Solar companies fined for claiming Chinese panels were made in Australia
Two solar energy companies in Australia have been fined for deceiving customers into believing their panels were made at home when they were actually manufactured in China
Two Australian solar power companies have been fined a total of A$145,000 (HK$991,503) for falsely claiming their China-made solar panels were manufactured in Australia.
Friday’s Federal Court judgement ordered P&N and P&N NSW (trading as Euro Solar) and Worldwide Energy and Manufacturing (formerly trading as Australian Solar Panel) to pay combined fines of A$125,000. Nikunjkumar Patel, sole director of both companies, received a personal fine of A$20,000 for his involvement in the matter.
According to the court ruling, Patel was fully aware that the panels were manufactured in China, but did nothing to prevent his companies from making representations that they were made in Australia.
Patel told the South China Morning Post that the claims were unintentional. “Our conduct arose from a lack of understanding of the relevant laws and the absence of an effective compliance system,” he said. The companies behaviour was “careless and reckless”, but not “deliberate or wilful,” he added.

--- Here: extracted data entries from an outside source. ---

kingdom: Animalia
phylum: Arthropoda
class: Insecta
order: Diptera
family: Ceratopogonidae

The action was brought by the Australian Competition and Consumer Commission, who first raised concern in February last year over claims made in newspaper and television advertising, as well as on the companies’ websites and on YouTube.

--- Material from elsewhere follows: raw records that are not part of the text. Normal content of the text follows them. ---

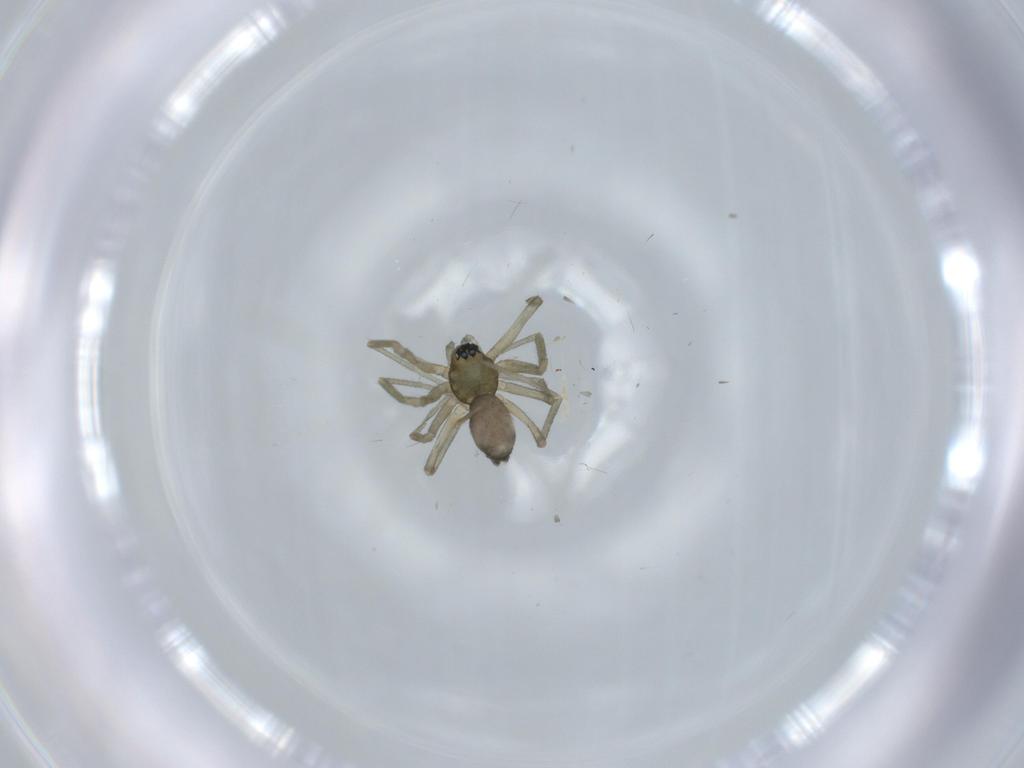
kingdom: Animalia
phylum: Arthropoda
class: Arachnida
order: Araneae
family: Linyphiidae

“Credence claims such as country of origin can be a powerful marketing tool for businesses, with consumers often prepared to pay a premium for products made in Australia,” ACCC Chairman Rod Sims said in a statement on Friday.
The majority of solar panels in Australia are imported from overseas and are increasingly from China, according to Darren Gladman, policy manager at The Clean Energy Council, the leading body representing Australia’s clean energy industry.
“I think the quality of panels from China varies, there’s high quality and not so high quality … I think there’s probably a perception there, although it’s changing, that the Chinese panels are variable in quality. I think that’s why you sometimes get false and misleading marketing claims,” said Gladman.
The two companies were also charged with publishing testimonials made by people who were not genuine customers.
Both companies and their director, Patel, were restrained from trading solar panels for three years by the court.